(Stored data entries)
+++++

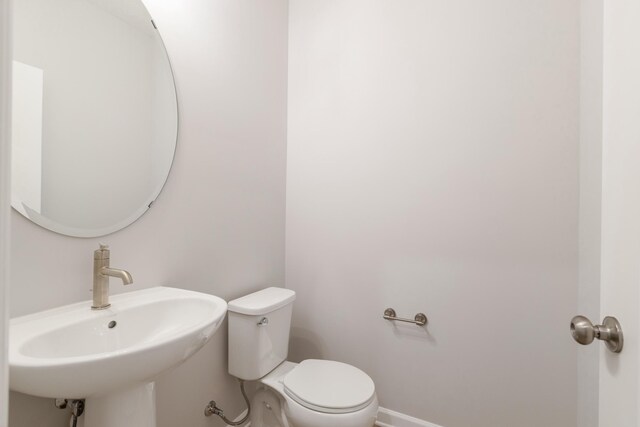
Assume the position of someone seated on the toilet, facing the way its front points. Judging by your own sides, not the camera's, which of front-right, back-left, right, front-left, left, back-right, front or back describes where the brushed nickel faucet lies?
right

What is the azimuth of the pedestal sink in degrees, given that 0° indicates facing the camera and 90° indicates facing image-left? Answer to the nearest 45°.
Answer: approximately 315°

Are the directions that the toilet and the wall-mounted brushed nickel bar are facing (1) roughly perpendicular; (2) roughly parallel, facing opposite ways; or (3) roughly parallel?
roughly perpendicular

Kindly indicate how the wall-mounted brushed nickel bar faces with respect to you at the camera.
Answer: facing the viewer and to the left of the viewer

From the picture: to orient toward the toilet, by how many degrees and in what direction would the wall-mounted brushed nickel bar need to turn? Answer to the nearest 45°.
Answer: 0° — it already faces it

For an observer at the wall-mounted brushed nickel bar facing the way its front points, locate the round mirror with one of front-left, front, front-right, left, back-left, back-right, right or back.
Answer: front

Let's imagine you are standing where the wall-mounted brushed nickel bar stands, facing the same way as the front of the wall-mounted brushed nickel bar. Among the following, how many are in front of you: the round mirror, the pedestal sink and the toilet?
3

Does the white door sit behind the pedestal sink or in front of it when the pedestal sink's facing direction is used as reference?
in front

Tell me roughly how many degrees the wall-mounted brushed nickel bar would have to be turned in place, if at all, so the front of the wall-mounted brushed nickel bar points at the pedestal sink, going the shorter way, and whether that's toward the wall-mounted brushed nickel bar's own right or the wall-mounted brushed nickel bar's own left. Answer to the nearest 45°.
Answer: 0° — it already faces it

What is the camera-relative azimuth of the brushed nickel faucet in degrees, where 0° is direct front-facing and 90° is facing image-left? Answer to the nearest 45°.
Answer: approximately 315°

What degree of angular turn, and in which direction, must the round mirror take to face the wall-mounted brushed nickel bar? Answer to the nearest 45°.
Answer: approximately 45° to its left

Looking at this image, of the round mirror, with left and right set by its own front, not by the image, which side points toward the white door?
front

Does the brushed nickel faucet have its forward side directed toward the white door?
yes

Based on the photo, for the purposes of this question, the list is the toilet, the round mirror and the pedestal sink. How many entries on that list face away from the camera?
0

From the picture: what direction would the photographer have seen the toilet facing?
facing the viewer and to the right of the viewer

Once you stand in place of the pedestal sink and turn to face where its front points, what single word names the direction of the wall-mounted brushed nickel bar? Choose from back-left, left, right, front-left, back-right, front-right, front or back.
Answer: front-left

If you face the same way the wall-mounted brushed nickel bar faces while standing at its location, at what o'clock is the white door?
The white door is roughly at 10 o'clock from the wall-mounted brushed nickel bar.
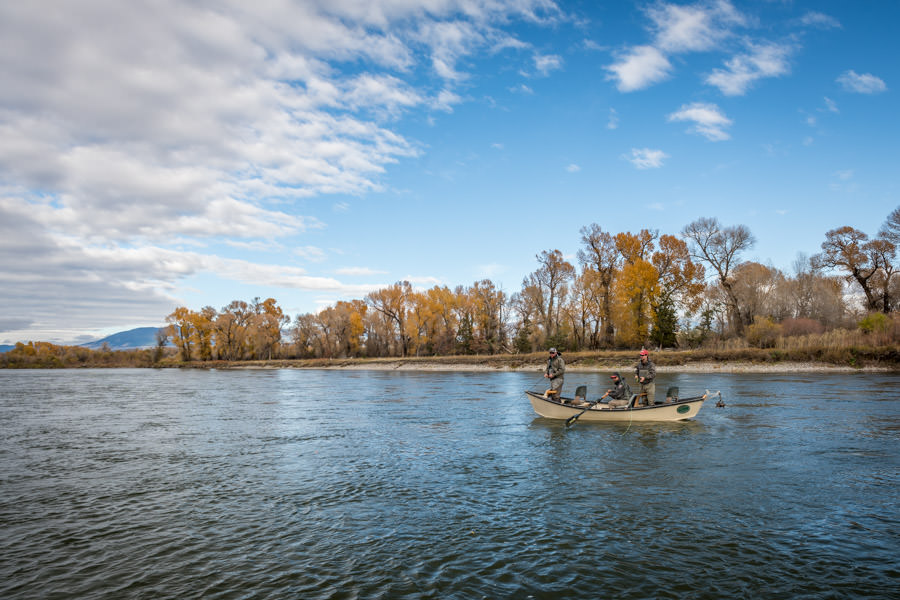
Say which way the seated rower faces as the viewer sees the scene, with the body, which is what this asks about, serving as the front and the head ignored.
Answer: to the viewer's left

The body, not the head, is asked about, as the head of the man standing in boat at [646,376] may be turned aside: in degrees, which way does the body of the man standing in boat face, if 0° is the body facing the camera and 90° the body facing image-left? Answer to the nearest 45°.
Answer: approximately 45°

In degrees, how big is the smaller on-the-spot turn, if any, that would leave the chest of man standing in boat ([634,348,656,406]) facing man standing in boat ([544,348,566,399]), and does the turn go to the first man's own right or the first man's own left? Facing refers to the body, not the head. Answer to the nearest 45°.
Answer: approximately 45° to the first man's own right

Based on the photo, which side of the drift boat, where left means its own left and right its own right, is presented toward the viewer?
left
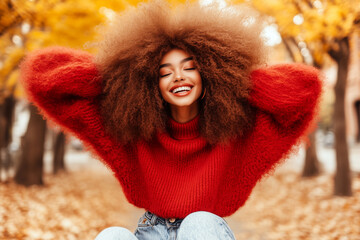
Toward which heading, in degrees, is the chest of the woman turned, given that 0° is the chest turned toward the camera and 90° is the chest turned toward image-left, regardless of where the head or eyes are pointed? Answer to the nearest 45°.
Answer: approximately 0°

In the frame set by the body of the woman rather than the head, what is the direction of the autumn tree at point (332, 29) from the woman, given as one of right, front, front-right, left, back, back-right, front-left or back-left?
back-left

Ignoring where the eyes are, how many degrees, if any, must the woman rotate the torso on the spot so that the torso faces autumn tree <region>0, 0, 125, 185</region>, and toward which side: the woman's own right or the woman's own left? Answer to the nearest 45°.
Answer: approximately 135° to the woman's own right
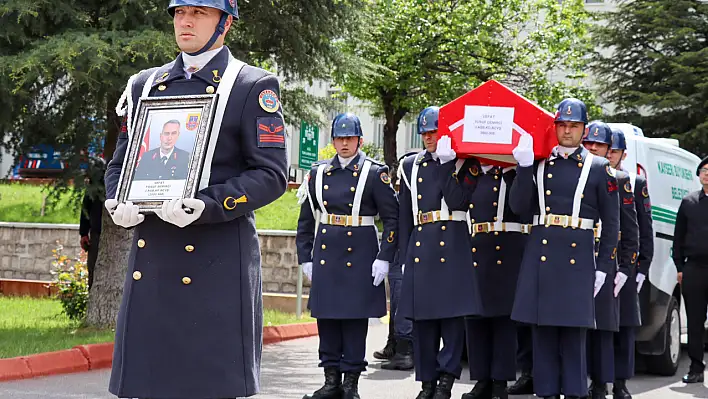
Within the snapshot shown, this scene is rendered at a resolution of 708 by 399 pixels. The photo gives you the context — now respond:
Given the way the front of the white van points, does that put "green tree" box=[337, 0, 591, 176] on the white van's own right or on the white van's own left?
on the white van's own left

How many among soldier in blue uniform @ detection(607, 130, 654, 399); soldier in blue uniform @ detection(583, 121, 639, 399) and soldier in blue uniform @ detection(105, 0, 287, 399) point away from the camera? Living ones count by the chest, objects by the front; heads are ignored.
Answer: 0

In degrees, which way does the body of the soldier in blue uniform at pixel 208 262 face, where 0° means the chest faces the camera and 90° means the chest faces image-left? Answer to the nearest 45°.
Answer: approximately 45°

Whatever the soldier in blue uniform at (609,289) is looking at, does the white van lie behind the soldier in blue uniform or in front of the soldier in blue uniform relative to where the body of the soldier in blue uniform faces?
behind

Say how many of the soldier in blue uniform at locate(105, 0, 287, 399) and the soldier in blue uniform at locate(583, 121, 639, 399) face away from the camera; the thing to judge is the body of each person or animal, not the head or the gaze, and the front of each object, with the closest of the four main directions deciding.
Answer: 0

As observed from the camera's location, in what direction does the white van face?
facing away from the viewer and to the right of the viewer

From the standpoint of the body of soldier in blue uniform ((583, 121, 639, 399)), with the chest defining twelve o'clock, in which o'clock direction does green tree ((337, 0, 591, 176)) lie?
The green tree is roughly at 4 o'clock from the soldier in blue uniform.

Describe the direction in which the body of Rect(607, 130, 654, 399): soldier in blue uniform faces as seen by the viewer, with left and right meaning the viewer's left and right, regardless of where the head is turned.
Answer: facing the viewer and to the left of the viewer

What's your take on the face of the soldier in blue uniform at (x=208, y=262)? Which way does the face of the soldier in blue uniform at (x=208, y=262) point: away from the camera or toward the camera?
toward the camera

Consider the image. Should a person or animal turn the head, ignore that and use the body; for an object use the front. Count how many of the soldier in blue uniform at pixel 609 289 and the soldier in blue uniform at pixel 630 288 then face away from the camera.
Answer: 0
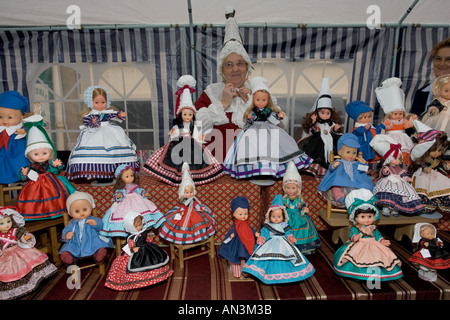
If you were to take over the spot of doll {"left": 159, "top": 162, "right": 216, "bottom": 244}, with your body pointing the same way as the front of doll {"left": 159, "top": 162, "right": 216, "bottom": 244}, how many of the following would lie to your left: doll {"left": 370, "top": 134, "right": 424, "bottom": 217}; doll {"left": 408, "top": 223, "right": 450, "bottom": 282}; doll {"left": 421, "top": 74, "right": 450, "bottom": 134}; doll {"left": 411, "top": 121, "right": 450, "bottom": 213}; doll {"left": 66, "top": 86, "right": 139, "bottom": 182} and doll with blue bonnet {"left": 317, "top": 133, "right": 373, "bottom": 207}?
5

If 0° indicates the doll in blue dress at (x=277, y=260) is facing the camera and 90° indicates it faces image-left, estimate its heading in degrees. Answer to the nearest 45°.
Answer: approximately 0°

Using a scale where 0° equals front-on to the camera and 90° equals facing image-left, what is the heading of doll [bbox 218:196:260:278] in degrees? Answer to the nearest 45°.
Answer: approximately 315°

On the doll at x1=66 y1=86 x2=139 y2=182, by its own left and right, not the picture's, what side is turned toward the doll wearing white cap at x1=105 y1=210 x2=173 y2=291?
front

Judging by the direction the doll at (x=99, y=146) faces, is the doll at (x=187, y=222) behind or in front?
in front

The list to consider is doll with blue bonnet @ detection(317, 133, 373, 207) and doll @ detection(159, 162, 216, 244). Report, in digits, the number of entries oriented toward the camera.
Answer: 2

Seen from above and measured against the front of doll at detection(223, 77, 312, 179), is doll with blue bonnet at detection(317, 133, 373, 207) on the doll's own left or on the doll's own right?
on the doll's own left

+++++

§ EXERCISE: Reproduce all of the entries above without the pictures, swapping "pedestal sink" for "vanity sink" wherever it occurs and leaving everything else unchanged.

§ TASK SOLUTION:
Assume the position of someone seated on the toilet, facing the way its front points. Judging by your own sides, not the camera's, which of front-right, back-left, right, front-left, left, back-right, front or back describes where the brushed nickel faucet lies?
right

What is the azimuth of the vanity sink in degrees, given that 0° indicates facing the camera and 90° indicates facing image-left? Answer to the nearest 45°.
Answer: approximately 315°

Are the directions that the toilet and the wall-mounted brushed nickel bar are facing (1) roughly perpendicular; (2) roughly parallel, facing opposite ways; or (3) roughly parallel?
roughly perpendicular

Kindly indicate how the wall-mounted brushed nickel bar faces with respect to you at the camera.
Answer: facing the viewer and to the left of the viewer

From the picture: to orient toward the toilet, by how many degrees and in what direction would the wall-mounted brushed nickel bar need to turn? Answer to the nearest 45°.
Answer: 0° — it already faces it

For an observer at the wall-mounted brushed nickel bar facing the way its front points, locate the round mirror with one of front-left, front, front-right, left, back-left, back-right, right or back.
Answer: front

Let's imagine you are standing where the wall-mounted brushed nickel bar stands, facing the same way as the front of the wall-mounted brushed nickel bar. Among the following, how many are in front of you: the round mirror, the vanity sink and the toilet?
3

Does the white door sit behind the vanity sink or in front of it when the vanity sink's facing direction is used as reference?
in front

Tell me roughly how many degrees the wall-mounted brushed nickel bar would have to be turned in place, if at all, so the front of the wall-mounted brushed nickel bar points at the vanity sink, going the shorter way, and whether that's toward the wall-mounted brushed nickel bar's own right or the wall-mounted brushed nickel bar's own left. Answer to the nearest 45°.
Answer: 0° — it already faces it

What is the camera-relative azimuth of the brushed nickel faucet in degrees, where 0° is direct front-facing and 90° is facing image-left? Answer to the nearest 45°.
Answer: approximately 315°

What degree of angular turn, and in which direction, must the round mirror take to face the wall-mounted brushed nickel bar? Answer to the nearest 45°.
Answer: approximately 45° to its left

Looking at this image, of the round mirror, with left and right set by its own front, not by the image, which side points toward the white door?
front

Does the brushed nickel faucet have its forward side directed toward the white door?
yes

Based on the photo, for the purposes of this question, the list is the toilet, the round mirror and the vanity sink. How many entries on that list face away from the camera?
0

From the picture: what direction would the photographer have seen the toilet facing?
facing the viewer and to the right of the viewer

Once you stand in place of the vanity sink and turn to face where its front points, what single word names the direction of the wall-mounted brushed nickel bar? Choose from back-left, left, right, front-left, back-right, front-right, front or back.
Answer: front-left

If you face the same way the wall-mounted brushed nickel bar faces while standing at its location, at what o'clock is the white door?
The white door is roughly at 10 o'clock from the wall-mounted brushed nickel bar.
Say which way the seated rower faces as the viewer sees the scene, with the body, which is what this asks about, serving as the front and the head ignored.
Answer: to the viewer's left

The body, not the head, is asked about, as the head of the man standing in boat at [646,376] may be turned aside: in degrees, which way does the body of the man standing in boat face, if 0° is the body facing the camera and 90° the body facing image-left? Answer to the nearest 45°.
Answer: approximately 45°

In degrees, how big is the smaller on-the-spot turn, if any, that would leave the chest of man standing in boat ([634,348,656,406]) facing man standing in boat ([544,348,566,399]), and does the turn go to the first man's own right or the first man's own left? Facing refers to the body, not the head. Answer to the nearest 45°.
Answer: approximately 45° to the first man's own right

Based on the photo, which side of the drift boat, where left means its own left and right its own right, is presented toward the viewer?
left
Toward which heading, in degrees, is the chest of the woman turned, given that 0° is the chest turned toward the camera and 90° is the chest turned toward image-left, regardless of where the head or eyes are pointed? Answer to the nearest 45°.
Answer: approximately 0°

In the frame set by the body of the woman rather than the head, what is the direction of the autumn tree at point (332, 29) from the woman, given as one of right, front, front-right, left, back, back-right, front-left or back-left?
back-left

Ignoring where the eyes are, how many degrees, if any, must the woman rotate the torso on the spot so that the torso faces autumn tree <region>0, 0, 125, 185</region>, and toward which side: the woman's own right or the woman's own left? Answer to the nearest 45°.
Answer: approximately 135° to the woman's own right
Within the snapshot shown, this scene is rendered at a resolution of 708 by 399 pixels. The photo gives you the context — now respond:
Given the way the front of the white van points, does that put "green tree" box=[337, 0, 591, 176] on the white van's own right or on the white van's own left?
on the white van's own left

How many among soldier in blue uniform @ detection(607, 130, 654, 399); soldier in blue uniform @ detection(583, 121, 639, 399) and soldier in blue uniform @ detection(105, 0, 287, 399) point away from the camera? Living ones count by the chest, objects by the front; heads are ignored.
Answer: 0

In degrees, which way does the body of the soldier in blue uniform at pixel 208 262 face, where 0° means the chest faces the camera and 90° means the chest faces image-left? Answer to the nearest 45°.
Answer: approximately 45°

Whatever the soldier in blue uniform at (609,289) is looking at, does the white van lie behind the soldier in blue uniform or in front of the soldier in blue uniform relative to where the body of the soldier in blue uniform faces?
behind

Say how many of the soldier in blue uniform at locate(105, 0, 287, 399) and the soldier in blue uniform at locate(583, 121, 639, 399) face away from the camera; the thing to judge is the body of each person or animal, not the head or the gaze, and the front of each object, with the closest of the four main directions deciding.
Answer: 0

As observed from the camera's location, in what direction does the white van face?
facing away from the viewer and to the right of the viewer

From the standpoint of the body of soldier in blue uniform ((583, 121, 639, 399)), with the chest defining twelve o'clock, in which o'clock direction does green tree ((337, 0, 591, 176)) lie?
The green tree is roughly at 4 o'clock from the soldier in blue uniform.

Describe the direction in which the body of Rect(607, 130, 654, 399): soldier in blue uniform faces as seen by the viewer, with left and right meaning the viewer's left and right, regardless of where the head is turned.
Answer: facing the viewer and to the left of the viewer

What's your take on the face of the soldier in blue uniform at (x=208, y=262)? Which way does the face of the soldier in blue uniform at (x=208, y=262) point: away from the camera or toward the camera?
toward the camera

Consider the image. Should a person or animal turn the head, ignore that and use the body; for an object use the front. Count how many of the soldier in blue uniform at pixel 609 289 and the soldier in blue uniform at pixel 630 288 then face away from the camera.
Answer: 0
If you were to take over the spot of doll {"left": 159, "top": 162, "right": 216, "bottom": 244}, with your body pointing the same way as the front of doll {"left": 159, "top": 162, "right": 216, "bottom": 244}, how many of the following would lie to your left: doll {"left": 370, "top": 134, "right": 424, "bottom": 217}; doll {"left": 408, "top": 223, "right": 450, "bottom": 282}; doll {"left": 421, "top": 74, "right": 450, "bottom": 134}; doll {"left": 411, "top": 121, "right": 450, "bottom": 213}; doll {"left": 66, "top": 86, "right": 139, "bottom": 182} and doll with blue bonnet {"left": 317, "top": 133, "right": 373, "bottom": 207}?
5

If 0° indicates the doll in blue dress at (x=277, y=260) is facing the camera and 90° indicates it faces image-left, estimate its heading in degrees. Answer to the nearest 45°.
Answer: approximately 0°

Using a scale where 0° equals front-on to the camera and 90° equals facing image-left, what is the heading of doll [bbox 218:196:260:278] in degrees? Answer to the nearest 45°.
Answer: approximately 315°

On the doll at x1=66 y1=86 x2=139 y2=182, by its own left and right, not the picture's, what side is turned toward the doll wearing white cap at x1=105 y1=210 x2=173 y2=291?
front

Judging by the direction the doll at (x=99, y=146) faces, is the doll at (x=187, y=222) behind or in front?
in front

The list to consider is doll with blue bonnet @ detection(317, 133, 373, 207) and doll @ detection(159, 162, 216, 244). Report, in digits, the number of entries oriented toward the camera.
Answer: 2

Seen from above and measured against the front of doll at detection(223, 77, 312, 179), is doll with blue bonnet at detection(317, 133, 373, 207) on the doll's own left or on the doll's own right?
on the doll's own left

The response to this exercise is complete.